DATA FOR THE TASK Block Start

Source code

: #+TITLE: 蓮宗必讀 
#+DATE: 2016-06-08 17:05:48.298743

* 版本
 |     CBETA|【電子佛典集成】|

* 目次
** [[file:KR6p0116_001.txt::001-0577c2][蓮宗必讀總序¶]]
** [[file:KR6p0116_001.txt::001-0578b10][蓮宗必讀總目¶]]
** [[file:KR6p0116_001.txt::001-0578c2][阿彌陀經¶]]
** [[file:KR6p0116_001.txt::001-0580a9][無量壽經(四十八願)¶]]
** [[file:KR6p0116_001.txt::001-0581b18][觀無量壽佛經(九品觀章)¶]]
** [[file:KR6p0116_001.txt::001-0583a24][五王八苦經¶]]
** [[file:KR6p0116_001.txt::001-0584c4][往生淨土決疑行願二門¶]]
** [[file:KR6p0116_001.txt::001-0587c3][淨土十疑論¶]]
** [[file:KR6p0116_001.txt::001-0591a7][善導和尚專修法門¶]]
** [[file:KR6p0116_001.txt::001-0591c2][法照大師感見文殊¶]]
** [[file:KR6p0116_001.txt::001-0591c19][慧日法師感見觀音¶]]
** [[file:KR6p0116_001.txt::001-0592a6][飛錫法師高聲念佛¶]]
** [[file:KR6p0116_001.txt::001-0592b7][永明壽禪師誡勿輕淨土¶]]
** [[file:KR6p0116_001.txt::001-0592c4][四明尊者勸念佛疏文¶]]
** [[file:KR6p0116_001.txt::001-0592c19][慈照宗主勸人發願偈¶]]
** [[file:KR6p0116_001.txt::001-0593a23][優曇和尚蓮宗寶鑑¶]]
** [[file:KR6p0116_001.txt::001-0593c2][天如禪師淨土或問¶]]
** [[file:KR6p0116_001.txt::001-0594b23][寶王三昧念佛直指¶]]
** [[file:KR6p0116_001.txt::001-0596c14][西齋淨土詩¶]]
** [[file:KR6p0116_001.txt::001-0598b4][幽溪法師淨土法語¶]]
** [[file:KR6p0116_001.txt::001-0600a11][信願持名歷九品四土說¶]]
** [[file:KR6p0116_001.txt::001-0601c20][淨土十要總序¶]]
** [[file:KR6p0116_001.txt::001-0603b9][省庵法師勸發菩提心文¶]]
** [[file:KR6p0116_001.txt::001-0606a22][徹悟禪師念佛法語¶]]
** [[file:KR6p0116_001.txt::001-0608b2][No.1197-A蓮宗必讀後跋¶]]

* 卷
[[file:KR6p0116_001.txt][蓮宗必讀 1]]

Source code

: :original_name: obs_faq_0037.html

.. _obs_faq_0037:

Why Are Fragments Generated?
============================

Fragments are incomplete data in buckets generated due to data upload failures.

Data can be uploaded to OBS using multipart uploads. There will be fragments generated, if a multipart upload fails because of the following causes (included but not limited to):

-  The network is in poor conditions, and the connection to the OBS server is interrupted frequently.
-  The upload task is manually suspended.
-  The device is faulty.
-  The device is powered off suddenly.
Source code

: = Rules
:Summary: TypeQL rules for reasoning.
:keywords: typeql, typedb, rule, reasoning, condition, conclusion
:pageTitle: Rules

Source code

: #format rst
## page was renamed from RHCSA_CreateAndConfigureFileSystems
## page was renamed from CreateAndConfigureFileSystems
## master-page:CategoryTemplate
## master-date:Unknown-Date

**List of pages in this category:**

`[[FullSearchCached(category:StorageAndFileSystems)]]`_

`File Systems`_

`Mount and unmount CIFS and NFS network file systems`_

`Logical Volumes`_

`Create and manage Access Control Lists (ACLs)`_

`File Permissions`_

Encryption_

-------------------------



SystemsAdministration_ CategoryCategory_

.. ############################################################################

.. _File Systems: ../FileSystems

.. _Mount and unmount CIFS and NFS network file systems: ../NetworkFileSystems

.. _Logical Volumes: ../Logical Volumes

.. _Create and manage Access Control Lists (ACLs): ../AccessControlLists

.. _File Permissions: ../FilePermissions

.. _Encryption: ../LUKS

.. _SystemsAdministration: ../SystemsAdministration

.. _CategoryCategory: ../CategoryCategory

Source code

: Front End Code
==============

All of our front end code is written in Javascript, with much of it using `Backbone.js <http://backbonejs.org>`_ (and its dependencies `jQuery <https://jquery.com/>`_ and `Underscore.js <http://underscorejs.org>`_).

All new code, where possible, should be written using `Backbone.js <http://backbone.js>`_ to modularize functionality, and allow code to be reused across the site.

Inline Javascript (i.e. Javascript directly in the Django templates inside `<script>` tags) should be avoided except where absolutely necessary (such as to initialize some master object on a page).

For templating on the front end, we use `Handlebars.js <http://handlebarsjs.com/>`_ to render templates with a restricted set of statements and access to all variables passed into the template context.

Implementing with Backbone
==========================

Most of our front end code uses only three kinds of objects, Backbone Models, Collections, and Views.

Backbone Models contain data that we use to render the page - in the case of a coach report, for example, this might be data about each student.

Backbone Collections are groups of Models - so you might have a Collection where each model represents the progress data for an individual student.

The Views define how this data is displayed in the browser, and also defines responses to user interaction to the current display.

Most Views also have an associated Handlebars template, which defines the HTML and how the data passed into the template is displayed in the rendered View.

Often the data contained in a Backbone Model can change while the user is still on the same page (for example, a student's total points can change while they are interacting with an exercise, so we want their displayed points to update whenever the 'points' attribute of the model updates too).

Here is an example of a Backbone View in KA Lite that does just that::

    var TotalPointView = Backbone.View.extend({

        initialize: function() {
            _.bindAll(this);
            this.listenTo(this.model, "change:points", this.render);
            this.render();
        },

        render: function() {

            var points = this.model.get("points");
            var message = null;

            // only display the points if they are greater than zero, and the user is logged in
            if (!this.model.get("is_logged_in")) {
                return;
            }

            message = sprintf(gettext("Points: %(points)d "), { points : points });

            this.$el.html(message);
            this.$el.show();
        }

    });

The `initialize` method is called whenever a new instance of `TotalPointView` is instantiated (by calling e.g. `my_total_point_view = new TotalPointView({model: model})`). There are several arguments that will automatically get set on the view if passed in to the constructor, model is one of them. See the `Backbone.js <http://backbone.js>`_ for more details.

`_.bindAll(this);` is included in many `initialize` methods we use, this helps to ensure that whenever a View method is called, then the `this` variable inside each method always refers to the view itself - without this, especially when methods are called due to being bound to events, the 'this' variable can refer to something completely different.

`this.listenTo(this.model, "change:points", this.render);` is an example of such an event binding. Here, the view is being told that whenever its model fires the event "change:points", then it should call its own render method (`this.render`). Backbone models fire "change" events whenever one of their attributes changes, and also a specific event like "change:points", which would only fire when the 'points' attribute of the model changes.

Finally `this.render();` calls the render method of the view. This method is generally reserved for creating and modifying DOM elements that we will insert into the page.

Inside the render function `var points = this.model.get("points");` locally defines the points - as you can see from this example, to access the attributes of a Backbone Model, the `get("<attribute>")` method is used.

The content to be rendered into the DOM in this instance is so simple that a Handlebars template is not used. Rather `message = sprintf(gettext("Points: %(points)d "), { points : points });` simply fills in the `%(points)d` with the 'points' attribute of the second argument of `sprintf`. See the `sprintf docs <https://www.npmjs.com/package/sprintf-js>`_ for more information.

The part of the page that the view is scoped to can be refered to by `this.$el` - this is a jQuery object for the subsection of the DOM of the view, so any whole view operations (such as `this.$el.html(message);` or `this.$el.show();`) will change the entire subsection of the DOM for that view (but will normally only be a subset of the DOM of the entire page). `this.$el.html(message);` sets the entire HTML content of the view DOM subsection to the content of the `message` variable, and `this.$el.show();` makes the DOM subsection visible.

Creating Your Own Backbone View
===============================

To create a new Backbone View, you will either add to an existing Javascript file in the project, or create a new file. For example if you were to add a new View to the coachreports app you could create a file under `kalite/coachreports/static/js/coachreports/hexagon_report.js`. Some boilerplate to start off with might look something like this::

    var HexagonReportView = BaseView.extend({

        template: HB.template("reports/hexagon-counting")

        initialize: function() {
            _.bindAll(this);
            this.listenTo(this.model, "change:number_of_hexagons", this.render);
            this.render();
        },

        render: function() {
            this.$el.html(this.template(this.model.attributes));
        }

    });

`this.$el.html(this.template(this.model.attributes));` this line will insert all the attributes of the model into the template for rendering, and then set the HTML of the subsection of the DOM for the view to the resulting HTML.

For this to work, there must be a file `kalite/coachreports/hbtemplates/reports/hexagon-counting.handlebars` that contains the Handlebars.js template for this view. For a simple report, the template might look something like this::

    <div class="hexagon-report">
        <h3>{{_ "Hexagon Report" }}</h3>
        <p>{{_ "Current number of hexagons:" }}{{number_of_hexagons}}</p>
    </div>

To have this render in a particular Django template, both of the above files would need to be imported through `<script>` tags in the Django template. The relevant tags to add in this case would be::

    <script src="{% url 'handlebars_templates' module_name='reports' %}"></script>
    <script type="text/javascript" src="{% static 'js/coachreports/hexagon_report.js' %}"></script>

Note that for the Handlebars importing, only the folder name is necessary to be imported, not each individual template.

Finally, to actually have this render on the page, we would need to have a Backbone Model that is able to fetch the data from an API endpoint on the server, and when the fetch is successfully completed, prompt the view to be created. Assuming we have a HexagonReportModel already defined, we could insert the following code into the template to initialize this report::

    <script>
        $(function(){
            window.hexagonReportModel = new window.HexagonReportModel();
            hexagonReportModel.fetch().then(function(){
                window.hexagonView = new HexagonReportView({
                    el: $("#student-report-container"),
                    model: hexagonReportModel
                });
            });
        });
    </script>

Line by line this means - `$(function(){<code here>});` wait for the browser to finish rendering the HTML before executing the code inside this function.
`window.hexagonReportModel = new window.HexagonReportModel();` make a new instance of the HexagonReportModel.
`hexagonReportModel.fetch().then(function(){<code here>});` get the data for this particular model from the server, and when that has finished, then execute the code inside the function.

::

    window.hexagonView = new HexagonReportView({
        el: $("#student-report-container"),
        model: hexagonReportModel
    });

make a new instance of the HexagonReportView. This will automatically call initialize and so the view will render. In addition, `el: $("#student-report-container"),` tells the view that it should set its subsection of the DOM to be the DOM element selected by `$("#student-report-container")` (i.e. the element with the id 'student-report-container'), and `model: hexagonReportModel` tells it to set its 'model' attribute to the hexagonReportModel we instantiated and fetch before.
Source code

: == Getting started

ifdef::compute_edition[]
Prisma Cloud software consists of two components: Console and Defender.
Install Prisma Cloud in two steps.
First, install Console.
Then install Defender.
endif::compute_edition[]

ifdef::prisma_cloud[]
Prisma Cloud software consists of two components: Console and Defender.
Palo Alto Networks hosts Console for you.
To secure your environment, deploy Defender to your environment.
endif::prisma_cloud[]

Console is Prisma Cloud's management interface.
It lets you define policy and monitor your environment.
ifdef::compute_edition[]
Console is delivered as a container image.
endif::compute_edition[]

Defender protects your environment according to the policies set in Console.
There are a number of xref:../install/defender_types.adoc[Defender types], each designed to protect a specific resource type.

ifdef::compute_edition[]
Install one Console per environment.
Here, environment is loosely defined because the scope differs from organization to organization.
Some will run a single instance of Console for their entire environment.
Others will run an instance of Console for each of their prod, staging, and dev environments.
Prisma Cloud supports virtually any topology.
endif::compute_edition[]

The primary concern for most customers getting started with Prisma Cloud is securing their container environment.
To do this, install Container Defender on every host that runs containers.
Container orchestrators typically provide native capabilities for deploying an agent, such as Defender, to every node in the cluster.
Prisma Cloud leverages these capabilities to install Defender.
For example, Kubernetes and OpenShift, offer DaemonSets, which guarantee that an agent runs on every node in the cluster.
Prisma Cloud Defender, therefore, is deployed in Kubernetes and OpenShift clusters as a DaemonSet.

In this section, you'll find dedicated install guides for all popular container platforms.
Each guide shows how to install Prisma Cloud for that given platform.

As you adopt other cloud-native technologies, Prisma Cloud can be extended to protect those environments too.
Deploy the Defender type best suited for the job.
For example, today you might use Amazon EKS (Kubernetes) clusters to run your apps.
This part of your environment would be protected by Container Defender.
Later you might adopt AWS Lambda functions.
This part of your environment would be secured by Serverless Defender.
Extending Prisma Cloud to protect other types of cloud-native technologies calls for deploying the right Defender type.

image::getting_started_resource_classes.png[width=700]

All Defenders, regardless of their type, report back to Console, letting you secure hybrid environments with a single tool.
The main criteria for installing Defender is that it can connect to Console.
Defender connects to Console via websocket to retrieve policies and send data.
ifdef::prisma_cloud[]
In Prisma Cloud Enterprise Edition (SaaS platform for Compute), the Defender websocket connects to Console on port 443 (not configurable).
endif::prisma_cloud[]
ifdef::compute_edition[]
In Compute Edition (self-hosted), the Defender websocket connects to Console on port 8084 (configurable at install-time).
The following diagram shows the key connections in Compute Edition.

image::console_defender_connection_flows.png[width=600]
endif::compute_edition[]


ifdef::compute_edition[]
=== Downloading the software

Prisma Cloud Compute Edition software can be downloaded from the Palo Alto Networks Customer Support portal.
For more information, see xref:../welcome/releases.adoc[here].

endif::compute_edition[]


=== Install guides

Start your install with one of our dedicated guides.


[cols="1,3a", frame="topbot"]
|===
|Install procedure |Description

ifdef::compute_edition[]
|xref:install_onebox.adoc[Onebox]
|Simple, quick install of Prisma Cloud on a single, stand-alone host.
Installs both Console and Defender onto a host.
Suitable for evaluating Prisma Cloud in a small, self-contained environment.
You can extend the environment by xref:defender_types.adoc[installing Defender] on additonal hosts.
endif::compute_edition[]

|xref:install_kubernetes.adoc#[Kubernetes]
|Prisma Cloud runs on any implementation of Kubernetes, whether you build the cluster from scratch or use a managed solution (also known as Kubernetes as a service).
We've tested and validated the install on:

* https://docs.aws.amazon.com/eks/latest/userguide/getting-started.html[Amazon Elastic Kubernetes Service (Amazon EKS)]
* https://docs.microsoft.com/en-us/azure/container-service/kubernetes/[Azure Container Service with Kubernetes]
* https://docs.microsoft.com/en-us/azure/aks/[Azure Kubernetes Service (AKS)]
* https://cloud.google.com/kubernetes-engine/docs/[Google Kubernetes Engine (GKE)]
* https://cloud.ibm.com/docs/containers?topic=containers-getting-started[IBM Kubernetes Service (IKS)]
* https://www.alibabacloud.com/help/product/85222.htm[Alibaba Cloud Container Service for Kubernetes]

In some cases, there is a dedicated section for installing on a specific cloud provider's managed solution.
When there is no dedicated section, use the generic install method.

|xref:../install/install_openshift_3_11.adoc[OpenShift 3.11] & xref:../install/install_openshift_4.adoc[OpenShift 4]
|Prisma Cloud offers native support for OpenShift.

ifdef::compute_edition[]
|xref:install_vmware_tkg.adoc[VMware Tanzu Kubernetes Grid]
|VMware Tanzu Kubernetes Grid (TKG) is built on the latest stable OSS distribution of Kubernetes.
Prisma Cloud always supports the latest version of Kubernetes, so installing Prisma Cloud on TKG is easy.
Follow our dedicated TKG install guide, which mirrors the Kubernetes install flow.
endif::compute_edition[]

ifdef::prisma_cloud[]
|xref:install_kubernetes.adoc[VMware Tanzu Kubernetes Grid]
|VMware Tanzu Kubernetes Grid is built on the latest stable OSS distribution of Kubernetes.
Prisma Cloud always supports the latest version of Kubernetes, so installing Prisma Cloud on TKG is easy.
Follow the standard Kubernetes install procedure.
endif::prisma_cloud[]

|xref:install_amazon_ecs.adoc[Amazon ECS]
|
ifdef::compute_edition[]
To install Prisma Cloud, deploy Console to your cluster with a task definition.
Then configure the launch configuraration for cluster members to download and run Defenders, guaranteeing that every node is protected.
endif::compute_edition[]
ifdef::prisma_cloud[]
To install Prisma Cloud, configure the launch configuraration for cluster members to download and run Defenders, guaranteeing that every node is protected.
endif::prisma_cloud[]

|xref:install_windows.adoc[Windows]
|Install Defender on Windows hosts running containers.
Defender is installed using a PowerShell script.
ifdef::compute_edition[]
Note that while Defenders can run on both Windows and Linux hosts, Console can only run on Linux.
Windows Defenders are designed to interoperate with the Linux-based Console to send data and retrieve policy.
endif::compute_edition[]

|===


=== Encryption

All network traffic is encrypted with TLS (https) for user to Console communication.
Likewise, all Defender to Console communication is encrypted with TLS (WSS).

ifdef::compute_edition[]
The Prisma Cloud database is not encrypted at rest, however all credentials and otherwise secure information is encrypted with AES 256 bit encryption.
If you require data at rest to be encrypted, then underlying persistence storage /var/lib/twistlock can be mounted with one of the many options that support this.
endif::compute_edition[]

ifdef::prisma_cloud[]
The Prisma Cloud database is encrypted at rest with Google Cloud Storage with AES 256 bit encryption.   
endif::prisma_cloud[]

DATA FOR THE TASK Block End

_WHAT THIS TASK INVOLVES_
Copy the lines of the data above exactly as written, beginning with the line containing "Prisma Cloud Defender, therefore, is" and ending with the line containing "Extending Prisma Cloud", and leave out all other lines.

_YOUR SOLUTION_
Prisma Cloud Defender, therefore, is deployed in Kubernetes and OpenShift clusters as a DaemonSet.

In this section, you'll find dedicated install guides for all popular container platforms.
Each guide shows how to install Prisma Cloud for that given platform.

As you adopt other cloud-native technologies, Prisma Cloud can be extended to protect those environments too.
Deploy the Defender type best suited for the job.
For example, today you might use Amazon EKS (Kubernetes) clusters to run your apps.
This part of your environment would be protected by Container Defender.
Later you might adopt AWS Lambda functions.
This part of your environment would be secured by Serverless Defender.
Extending Prisma Cloud to protect other types of cloud-native technologies calls for deploying the right Defender type.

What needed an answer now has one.